"I dream of a hard and brutal mysticism in which the naked self merges with the nonhuman world and somehow survives...Paradox and bedrock."-Edward Abbey

08 December 2011


Rohatso is supposedly when the Buddha had his ah-ha! moment in the shade of the bodhi tree. I noted the passing of the holiday with a belly full of bar-b-que. Then again, I am a heretic. A fact I not only readily admit to, but sometimes all but brag about.

It was ten years ago to the day I took my refuge vows, the Buddhist equivalent of baptism someone once told me. My sangha was a lovely British woman who looked Sinead O'Conner in saffron robes. It was fantastic. Even and especially when she broke it down in Sanskrit. I found myself getting both theologically and linguistically erect when that happened.

I started calling myself a Buddhist when I was twenty-two, just before my daughter was born, but didn't take the vows for another seven years. That Rohatso, Jezebel asked me what it was like to be a real Buddhist. With a shrug, I told her it wasn't any different than the prior seven years. That night I went out drinking with some punk-rock friends.

Being a heretic, I've never been under any obligation to be a good Buddhist...


  1. Man, being a Buddhist sounds pretty damn sweet.

  2. I suppose so. For me, it's at least interesting.

    Thanx for following.

  3. One oddly enjoyable aspect of Buddhist--for me at least--is when you tell someone you are. What conversations I've had over the years..!!

    I think in the West the belief is that a Buddhist is bald, lives on a mountain, only eats rice while wearing long colorful robes and ringing prayer bells. A woman once said to me, "I thought only men could be Buddhists." I enlightened her. (Sorry. Couldn't resist that one).

    As a semi-functioning, usually failing, practitioner of awareness, several years ago, on Bodhi Day, I got a small 2" Buddha tattoo on my left innner forearm. He sits cross-legged, smiling, and floating in the air. Every day I am reminded to be in the moment and try harder.

    That's the beauty of Buddhism: it doesn't matter that you fail, it only matters that you try.

  4. I can empathize about the conversations and the kooky western perception. My best story for that involved someone who told me it was ethnically incorrect for me to be a Buddhist. Seriously.
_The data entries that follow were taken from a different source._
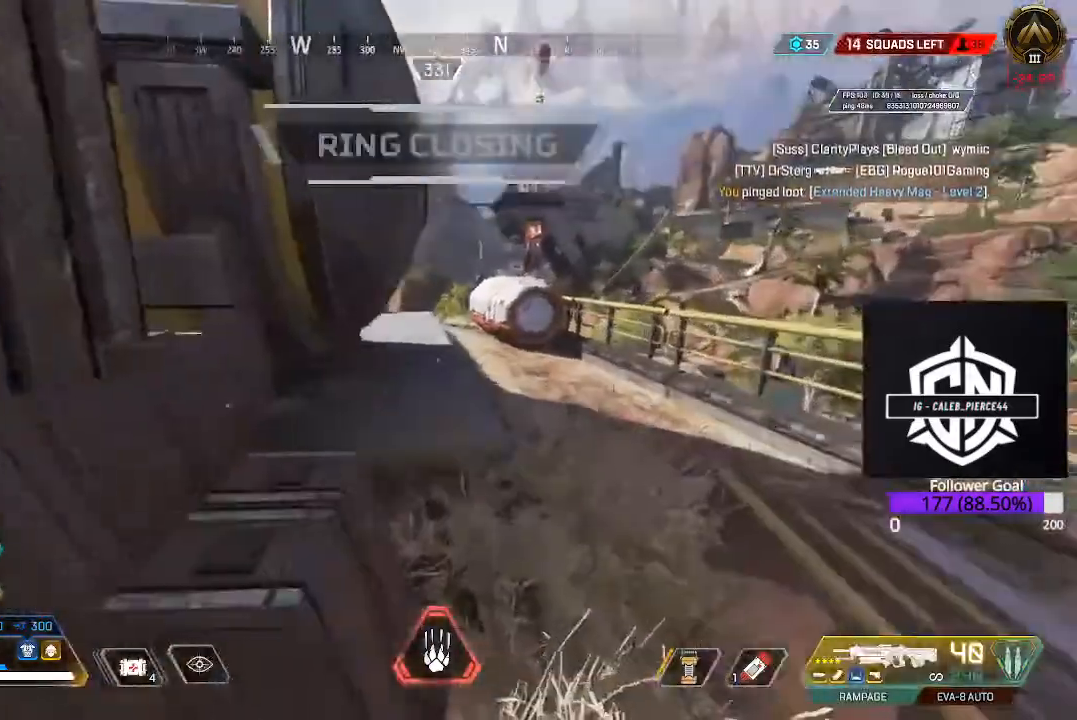
{"buttons": [], "left_stick": "up", "right_stick": "center", "events": [[33, "right_stick", "center"], [100, "L3", "down"], [233, "L3", "up"]]}
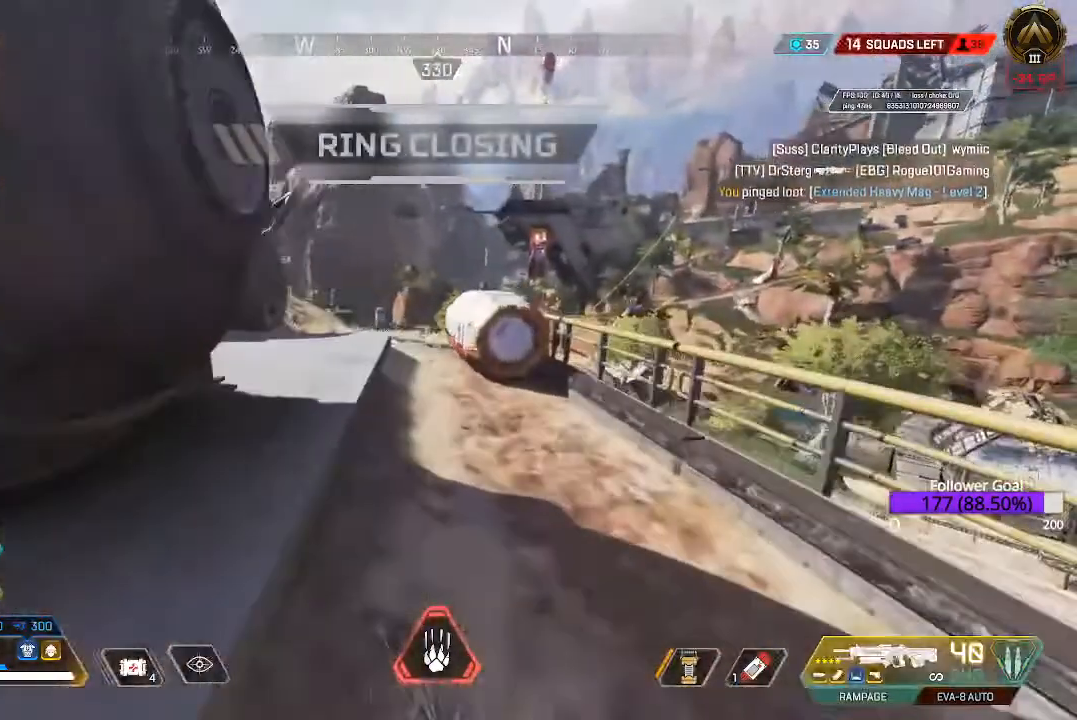
{"buttons": [], "left_stick": "up", "right_stick": "center", "events": [[50, "B", "down"], [200, "B", "up"], [333, "L3", "down"], [367, "X", "down"], [483, "L3", "up"], [483, "X", "up"]]}
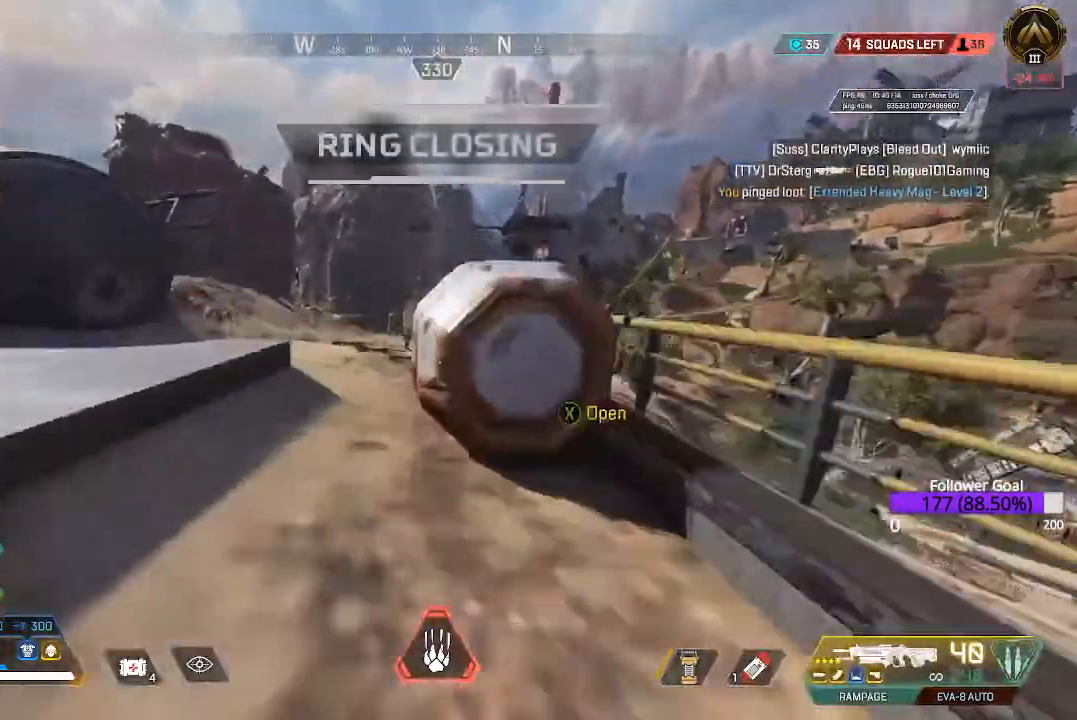
{"buttons": [], "left_stick": "left", "right_stick": "right", "events": [[83, "X", "down"], [167, "X", "up"], [267, "left_stick", "up-left"], [383, "right_stick", "down-right"], [450, "left_stick", "left"], [500, "right_stick", "right"]]}
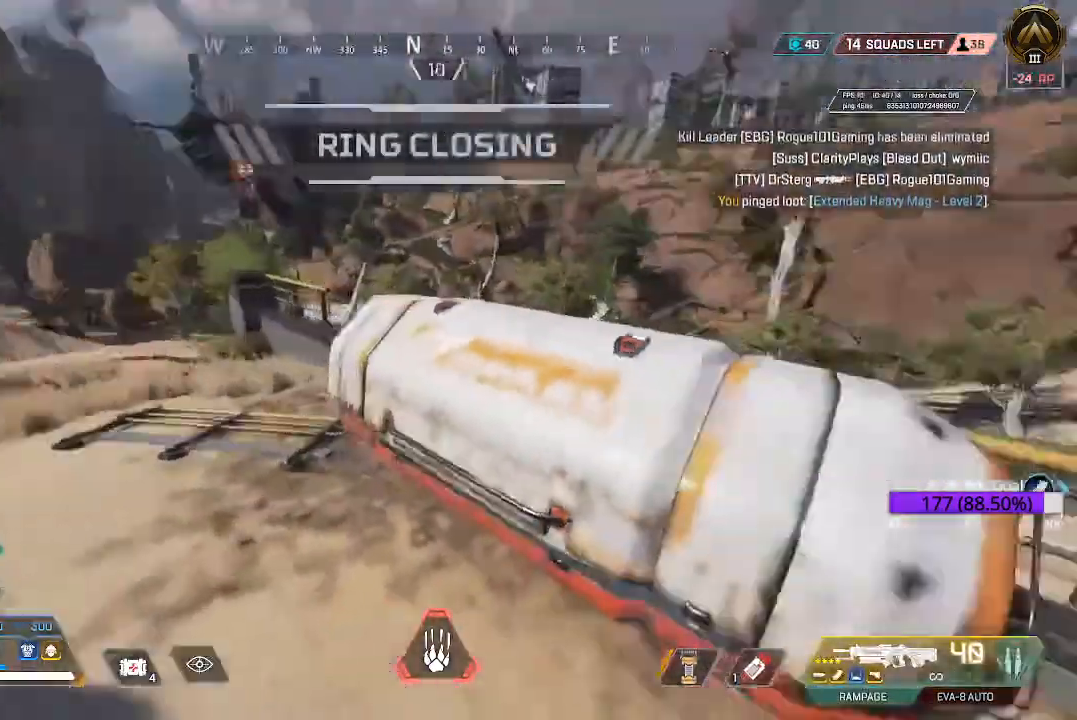
{"buttons": [], "left_stick": "up-left", "right_stick": "center", "events": [[67, "left_stick", "down-left"], [117, "right_stick", "center"], [350, "left_stick", "up-left"], [383, "right_stick", "down-right"], [450, "right_stick", "center"]]}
    Most of the tattoos on my left half-sleeve are Buddhist in nature. The exception being my first, which is a yin-yang suspended within flames and a chaos star, but that's another story.

    At it's heart, Buddhism is a philosophy, that's pretty well how I see it. The religious trappings are what was picked up over the centuries of evolution as the philosophy spread. Perhaps it seems hokey, but I think it's one that works.

  5. I agree on the philosophy aspect, most definitely over the religious. Buddhism, for me, isn't about religion or beliefs or doctrine, it's about freeing the mind; seeing; being awake.

    One of my most favorite stories about the Buddha...
    After his enlightenment a man asked him if he was a god. The Buddha said no. The man asked if he was a sorcerer? A wizard? The Buddha said no. The man asked if he was an angel. Again the Buddha said no.
    "Well then, what are you?" asked the man.
    The Buddha replied, "I am awake."

  6. I think that's my favorite tale too.

  7. One of my sons is studying Buddha. I think he'd be a better Buddhist than I am a Christian. I like to argue with The Lord. (good times)

  8. I have many fine books if needs be. If the PTL scandal, back when I lived in North Carolina didn't prove I wasn't a Christian, than it was when my father had his first heart attack; I called the Christian god a dick and double-dog dared him to strike me down...I was, twenty-one and impetus at the time.